[Task statement]
Reproduce, word for word, the part of the line integral problem below that runs from "I choose the surface" down to "one seems non-elementary.".

** Excerpt to read follows **

The following is an old exam problem (Calc III). It looks simple and technical, but I end up with a difficult integral and I guess I have a mistake somewhere.
We are given the vector field $F(x,y,z)=(4z+2xy,x^2+z^2,2yz+x)$. We are asked to calculate the line integral $\int_{C} \vec{F} \cdot d\vec{r}$, where $C$ is the intersection of the conic $z=\sqrt{x^2+y^2}$ and the cylinder $x^2+(y-1)^2=1$.
Stokes' Theorem allows us to replace the required integral with $\int_{S} \text{Curl}\vec{F} \cdot \hat{n} dS$, where $S$ is a surface bounded by $C$, and $\hat{n}$ is a normal to that surface.
The curl is $\text{Curl}\vec{F}=(0,3,0)$, so the integral simplifies to $3 \int_{S} (0,1,0) \cdot \hat{n} dS$.
I choose the surface to be $(x,y,\sqrt{x^2+y^2})$ with $x^2+(y-1)^2 \le 1$. I choose the parametrization $x=r\cos\theta, y=1+r\sin\theta$, and ended up with the integral $\int_{0}^{1} \int_{0}^{2\pi} \frac{r^2 \sin\theta +r}{\sqrt{r^2+1+2r\sin\theta}} dr d\theta$. I know how to solve similar integrals but this specific one seems non-elementary.
What am I doing wrong?

** End of Excerpt to read **
** Provided data follows **

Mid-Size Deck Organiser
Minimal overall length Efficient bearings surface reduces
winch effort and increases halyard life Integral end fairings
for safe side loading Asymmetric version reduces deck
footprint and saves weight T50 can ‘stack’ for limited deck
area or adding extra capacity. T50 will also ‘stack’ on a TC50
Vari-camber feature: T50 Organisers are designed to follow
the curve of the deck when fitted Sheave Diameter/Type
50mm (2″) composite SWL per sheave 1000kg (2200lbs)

** End of Provided data **

[Solution below]
I choose the surface to be $(x,y,\sqrt{x^2+y^2})$ with $x^2+(y-1)^2 \le 1$. I choose the parametrization $x=r\cos\theta, y=1+r\sin\theta$, and ended up with the integral $\int_{0}^{1} \int_{0}^{2\pi} \frac{r^2 \sin\theta +r}{\sqrt{r^2+1+2r\sin\theta}} dr d\theta$. I know how to solve similar integrals but this specific one seems non-elementary.